Pacific island nations had said that the meeting was their last chance to highlight the threat they are facing from climate change before the UN Climate Conference in Paris in December, with some saying that people are already being forced out of their homes by rising salinity, lack of water or damage from severe storms or high tides.
Both Australia and New Zealand want to stick with the United Nations promoted limit of two degrees Celsius above pre-industrial levels, refusing to commit to reduce emissions so that global temperatures do not increase more than 1.5 degrees, Radio New Zealand said.
The forum leaders have agreed to recognise the UN target as necessary while also pointing out the validity of the lower target because of the plight of smaller island states.
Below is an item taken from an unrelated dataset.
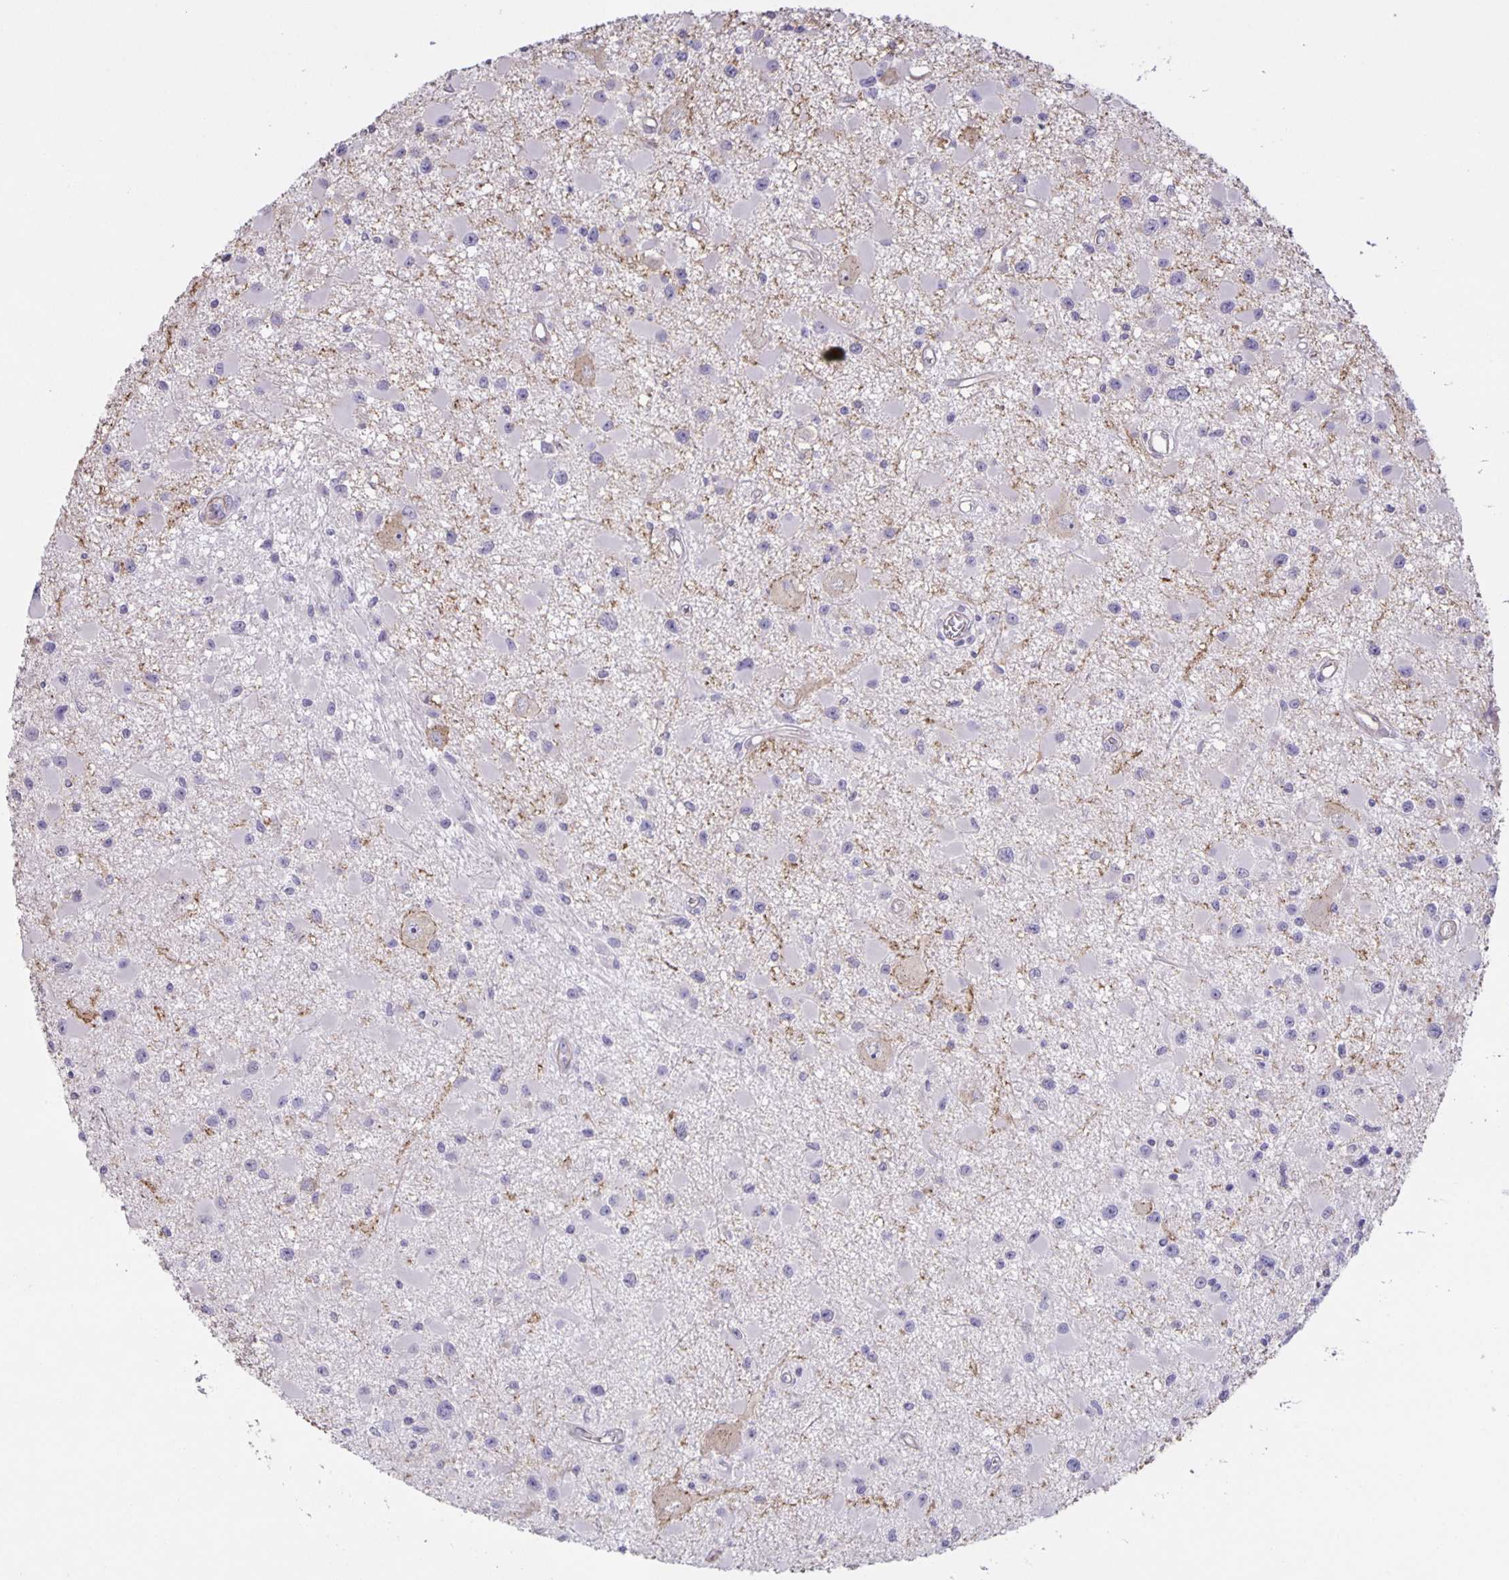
{"staining": {"intensity": "negative", "quantity": "none", "location": "none"}, "tissue": "glioma", "cell_type": "Tumor cells", "image_type": "cancer", "snomed": [{"axis": "morphology", "description": "Glioma, malignant, High grade"}, {"axis": "topography", "description": "Brain"}], "caption": "An IHC micrograph of glioma is shown. There is no staining in tumor cells of glioma.", "gene": "SRCIN1", "patient": {"sex": "male", "age": 54}}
Smaller islands disappointed
Kiribati President Anote Tong, who had campaigned very hard for Australia to further reduce emissions, support a tighter cap on global temperature rises and consider a moratorium on new coal mines, said: "It is disappointing.
"I would really have loved to go back and say yes, we had support, solid support from all the Pacific neighbours including our developed neighbours. How does it feel? I've learned to live with the disappointments."
He said that both countries were arguing that reducing emissions would "hurt their industries and it would hurt their life, standard of living ... But what I'm perhaps failing to communicate across is that while it will affect their standard of living, for us, it will affect the future of our people."
On 8 September, a frustrated Tong had told Australia it should consider leaving the forum if it could not accept the body's firmer stance on climate change as global warming had left small island nations "fighting for their future."
He was hoping that the 16-nation grouping which comprises mainly of small islands, could send an unequivocal message ahead of climate talks in Paris that the average global warming should be limited to 1.5 degrees Celsius over pre-Industrial Revolution levels.
Kiribati last year finalised the purchase of a block of land in Fiji in case rising tides force people on his island to relocate.
Fiji Prime Minister Voreqe Bainimarama, according to AFP, has refused to attend the Forum while Australia and New Zealand remain full members, saying that the wealthy nations dominated the body.
He sent his foreign minister instead, and accused both Canberra and Wellington of being part of a "coalition of the selfish" refusing to take meaningful action on climate change. He has been pushing for both countries to be relegated to development partner status in the Forum that would only give them observer status like the EU, China and India.